## To-do item
Render every line of text in the records below as a Markdown table with the columns "Row" and "Line", numbering the rows and skipping blank lines. Leave the pictures out of your answer.

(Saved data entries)
■ ■ ■

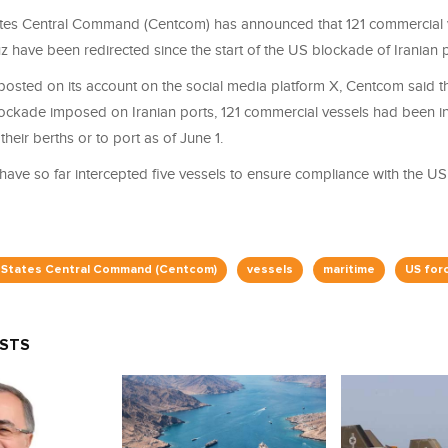
tes Central Command (Centcom) has announced that 121 commercial v
z have been redirected since the start of the US blockade of Iranian p
posted on its account on the social media platform X, Centcom said th
lockade imposed on Iranian ports, 121 commercial vessels had been in
 their berths or to port as of June 1.
ave so far intercepted five vessels to ensure compliance with the US 
 States Central Command (Centcom)
vessels
maritime
US for
OSTS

■ ■ ■

## Task solution
| Row | Line |
|---|---|
| 1 | tes Central Command (Centcom) has announced that 121 commercial v |
| 2 | z have been redirected since the start of the US blockade of Iranian p |
| 3 | posted on its account on the social media platform X, Centcom said th |
| 4 | lockade imposed on Iranian ports, 121 commercial vessels had been in |
| 5 |  their berths or to port as of June 1. |
| 6 | ave so far intercepted five vessels to ensure compliance with the US  |
| 7 |  States Central Command (Centcom) |
| 8 | vessels |
| 9 | maritime |
| 10 | US for |
| 11 | OSTS |